Forty-seven years later, the couple are still married. What's more, they are still in love.
In today's world, such feats are becoming less and less common.
Cohabitation is accepted, as is having a serious relationship without ever tying the knot, making marriage but one of several options for those who pine for each other. Between 1975 and 2002, the share of Americans who had never married increased from about 24 percent to 29 percent, according to an AmeriStat report based statistics compiled in March.
Those who do marry are rarely the traditional families of yesteryear.
Even if they are among the 50 percent who don't find themselves in divorce court, the same AmeriStat report states that in 2002, 7 percent of all U.S. households consisted of married couples with children in which the wife stayed at home.
Dual-income families with children made up more than twice as many households, the report continued. And families with two incomes and no children outnumbered the traditional family by almost two to one.
Some couples are likely sticking it out in poor marriages that exist in name only.
Others are likely complacent, not really thinking about their companions one way or the other.
A few are likely actually enjoying their companions, long term.
And, yes, we can expect that there are couples who manage to achieve the marital bliss they so eagerly set out to create when they linked themselves together as one.
Rarer still, are those who after decades of adversity and adventure, are likely to love each other as much - if not more - than when they wed.
Today's grim statistics regarding the downfall of the traditional family and the sanctity of marriage are mirrored within my own family.
My second-oldest brother and his wife divorced within their first 10 years.
My younger sister, although she has now been happily remarried for more than 10 years, realized within the first month that things were not going to work.
My marriage lasted 18 years before falling completely apart in 1997. I have remained single since.
My youngest brother, although he is in a long-term on-again, off-again relationship with the mother of his child, has never married.
My oldest brother, however, managed to marry well. He and his wife show no signs of the slightest chinks in their armor. They appear to be forever linked.
I believe my son and his new summer bride are destined for the same success. You can see it in the way they treat each other.
It's nothing short of total commitment, and undying respect.
The same has held true for my parents who, as of Sept. 17, 2003, have been married 47 years.
Sure, my mother's hair has whitened, she's weathered life's inevitable adversities and sometimes she feels so frazzled she would just as soon scream as handle yet another trial head-on.
But, through it all, her smile never dims when she speaks of the romance that will always exist between herself and her beloved husband.
Never mind that he doesn't always know who she is anymore.
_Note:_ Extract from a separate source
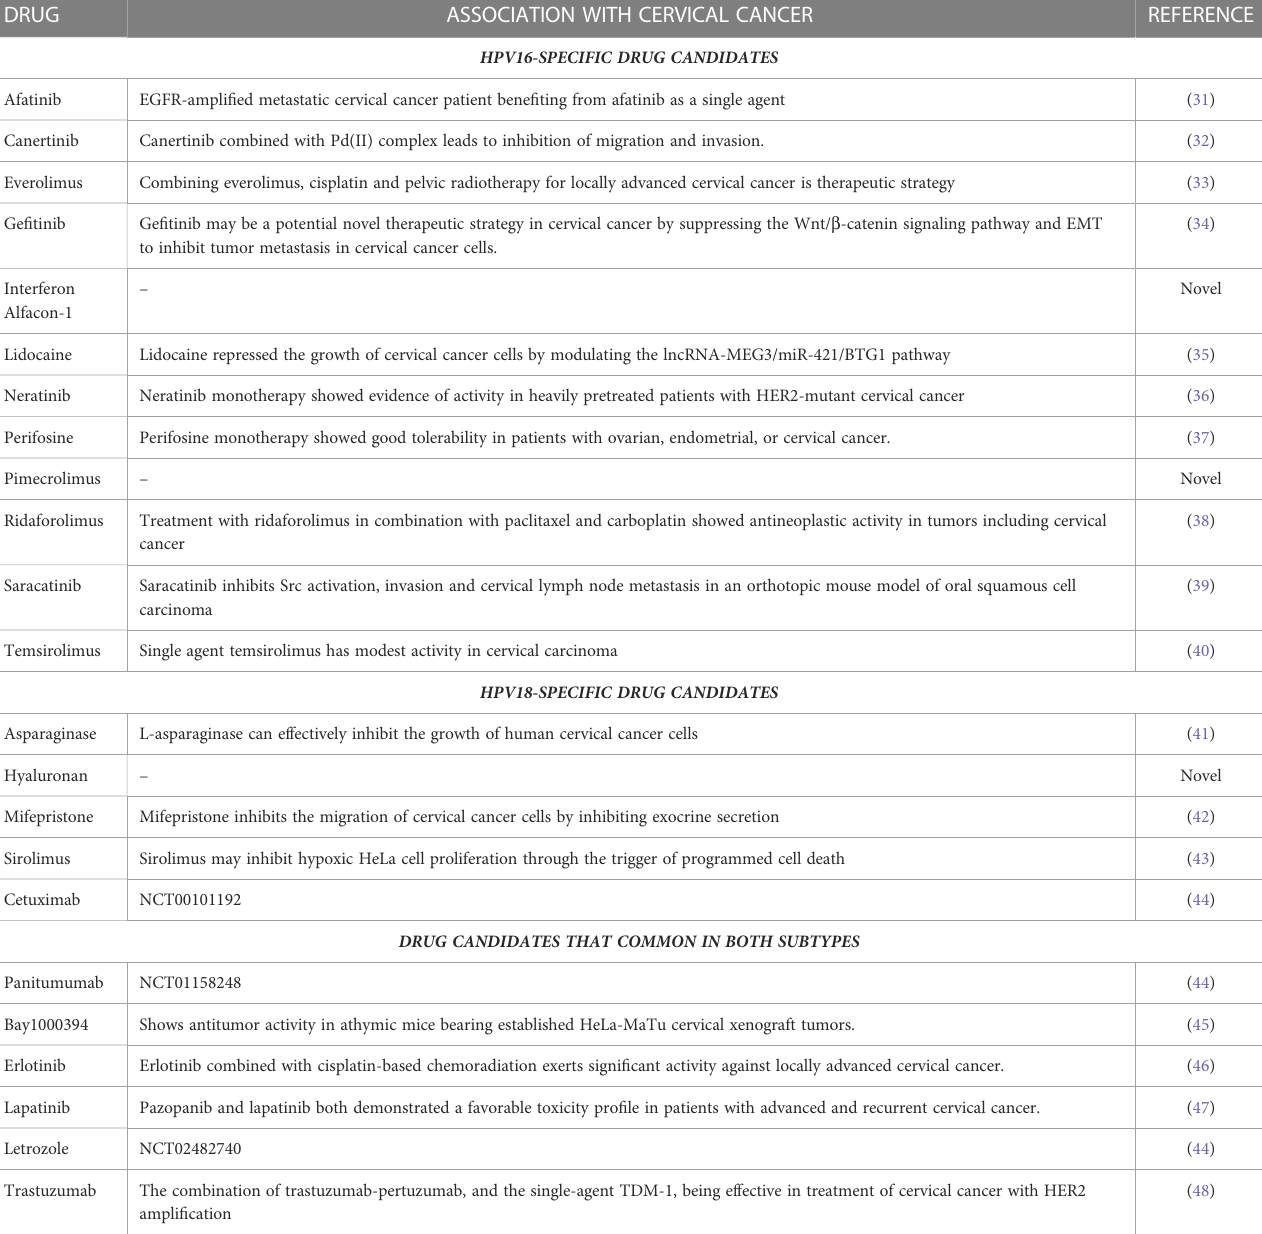
TABLE 1 The candidate drugs association with cervical cancer. DRUG ASSOCIATION WITH CERVICAL CANCER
When he doesn't recognize her, he flatly tells her that they can't be alone because his wife wouldn't approve.
Alzheimers Disease patient or not, Lenny Hesterman knows to whom his heart is faithful.
It did, does, and will always belong to his one true love, Naomi.
How wonderful. And how rare.
May the rest of us, (including those of us who have as of yet failed at such quests), one day be as lucky in love.
Happy 47th anniversary, Mom and Dad. You should be proud.